§ REQUIREMENT
Arrange every line of the records into a single numbered list, leaving out any blank lines.

Extracted records:
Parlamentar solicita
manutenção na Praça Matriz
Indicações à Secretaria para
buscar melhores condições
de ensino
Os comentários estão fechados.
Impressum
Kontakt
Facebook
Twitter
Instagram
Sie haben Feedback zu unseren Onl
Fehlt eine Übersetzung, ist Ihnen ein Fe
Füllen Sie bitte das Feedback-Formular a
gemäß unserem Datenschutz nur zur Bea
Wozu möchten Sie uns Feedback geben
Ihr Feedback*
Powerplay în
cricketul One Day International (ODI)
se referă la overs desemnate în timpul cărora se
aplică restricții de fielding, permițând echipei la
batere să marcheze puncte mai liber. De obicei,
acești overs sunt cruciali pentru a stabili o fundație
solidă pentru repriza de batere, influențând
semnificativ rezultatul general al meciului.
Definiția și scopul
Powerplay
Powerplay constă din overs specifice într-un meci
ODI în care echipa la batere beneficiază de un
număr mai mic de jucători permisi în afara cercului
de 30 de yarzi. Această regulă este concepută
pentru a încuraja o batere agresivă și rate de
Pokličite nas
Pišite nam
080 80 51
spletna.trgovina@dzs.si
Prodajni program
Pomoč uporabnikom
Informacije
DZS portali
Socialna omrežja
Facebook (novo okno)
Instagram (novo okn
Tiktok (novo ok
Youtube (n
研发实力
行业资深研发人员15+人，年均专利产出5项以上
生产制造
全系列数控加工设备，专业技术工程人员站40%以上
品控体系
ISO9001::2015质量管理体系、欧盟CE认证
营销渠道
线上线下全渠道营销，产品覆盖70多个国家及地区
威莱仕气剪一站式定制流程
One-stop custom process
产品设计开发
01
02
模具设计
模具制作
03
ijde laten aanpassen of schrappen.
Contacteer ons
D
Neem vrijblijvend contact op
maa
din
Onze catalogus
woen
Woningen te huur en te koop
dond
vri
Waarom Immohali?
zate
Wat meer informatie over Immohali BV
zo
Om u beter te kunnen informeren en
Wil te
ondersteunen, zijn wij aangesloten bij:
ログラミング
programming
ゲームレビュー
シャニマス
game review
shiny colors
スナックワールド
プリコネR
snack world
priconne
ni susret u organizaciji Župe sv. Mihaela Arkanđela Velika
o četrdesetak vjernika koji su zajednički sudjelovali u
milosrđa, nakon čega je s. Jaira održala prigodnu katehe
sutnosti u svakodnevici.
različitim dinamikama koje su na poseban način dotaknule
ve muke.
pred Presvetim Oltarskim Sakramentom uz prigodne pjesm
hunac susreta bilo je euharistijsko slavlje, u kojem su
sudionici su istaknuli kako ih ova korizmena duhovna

§ TASK RESPONSE
1. Parlamentar solicita
2. manutenção na Praça Matriz
3. Indicações à Secretaria para
4. buscar melhores condições
5. de ensino
6. Os comentários estão fechados.
7. Impressum
8. Kontakt
9. Facebook
10. Twitter
11. Instagram
12. Sie haben Feedback zu unseren Onl
13. Fehlt eine Übersetzung, ist Ihnen ein Fe
14. Füllen Sie bitte das Feedback-Formular a
15. gemäß unserem Datenschutz nur zur Bea
16. Wozu möchten Sie uns Feedback geben
17. Ihr Feedback*
18. Powerplay în
19. cricketul One Day International (ODI)
20. se referă la overs desemnate în timpul cărora se
21. aplică restricții de fielding, permițând echipei la
22. batere să marcheze puncte mai liber. De obicei,
23. acești overs sunt cruciali pentru a stabili o fundație
24. solidă pentru repriza de batere, influențând
25. semnificativ rezultatul general al meciului.
26. Definiția și scopul
27. Powerplay
28. Powerplay constă din overs specifice într-un meci
29. ODI în care echipa la batere beneficiază de un
30. număr mai mic de jucători permisi în afara cercului
31. de 30 de yarzi. Această regulă este concepută
32. pentru a încuraja o batere agresivă și rate de
33. Pokličite nas
34. Pišite nam
35. 080 80 51
36. spletna.trgovina@dzs.si
37. Prodajni program
38. Pomoč uporabnikom
39. Informacije
40. DZS portali
41. Socialna omrežja
42. Facebook (novo okno)
43. Instagram (novo okn
44. Tiktok (novo ok
45. Youtube (n
46. 研发实力
47. 行业资深研发人员15+人，年均专利产出5项以上
48. 生产制造
49. 全系列数控加工设备，专业技术工程人员站40%以上
50. 品控体系
51. ISO9001::2015质量管理体系、欧盟CE认证
52. 营销渠道
53. 线上线下全渠道营销，产品覆盖70多个国家及地区
54. 威莱仕气剪一站式定制流程
55. One-stop custom process
56. 产品设计开发
57. 01
58. 02
59. 模具设计
60. 模具制作
61. 03
62. ijde laten aanpassen of schrappen.
63. Contacteer ons
64. D
65. Neem vrijblijvend contact op
66. maa
67. din
68. Onze catalogus
69. woen
70. Woningen te huur en te koop
71. dond
72. vri
73. Waarom Immohali?
74. zate
75. Wat meer informatie over Immohali BV
76. zo
77. Om u beter te kunnen informeren en
78. Wil te
79. ondersteunen, zijn wij aangesloten bij:
80. ログラミング
81. programming
82. ゲームレビュー
83. シャニマス
84. game review
85. shiny colors
86. スナックワールド
87. プリコネR
88. snack world
89. priconne
90. ni susret u organizaciji Župe sv. Mihaela Arkanđela Velika
91. o četrdesetak vjernika koji su zajednički sudjelovali u
92. milosrđa, nakon čega je s. Jaira održala prigodnu katehe
93. sutnosti u svakodnevici.
94. različitim dinamikama koje su na poseban način dotaknule
95. ve muke.
96. pred Presvetim Oltarskim Sakramentom uz prigodne pjesm
97. hunac susreta bilo je euharistijsko slavlje, u kojem su
98. sudionici su istaknuli kako ih ova korizmena duhovna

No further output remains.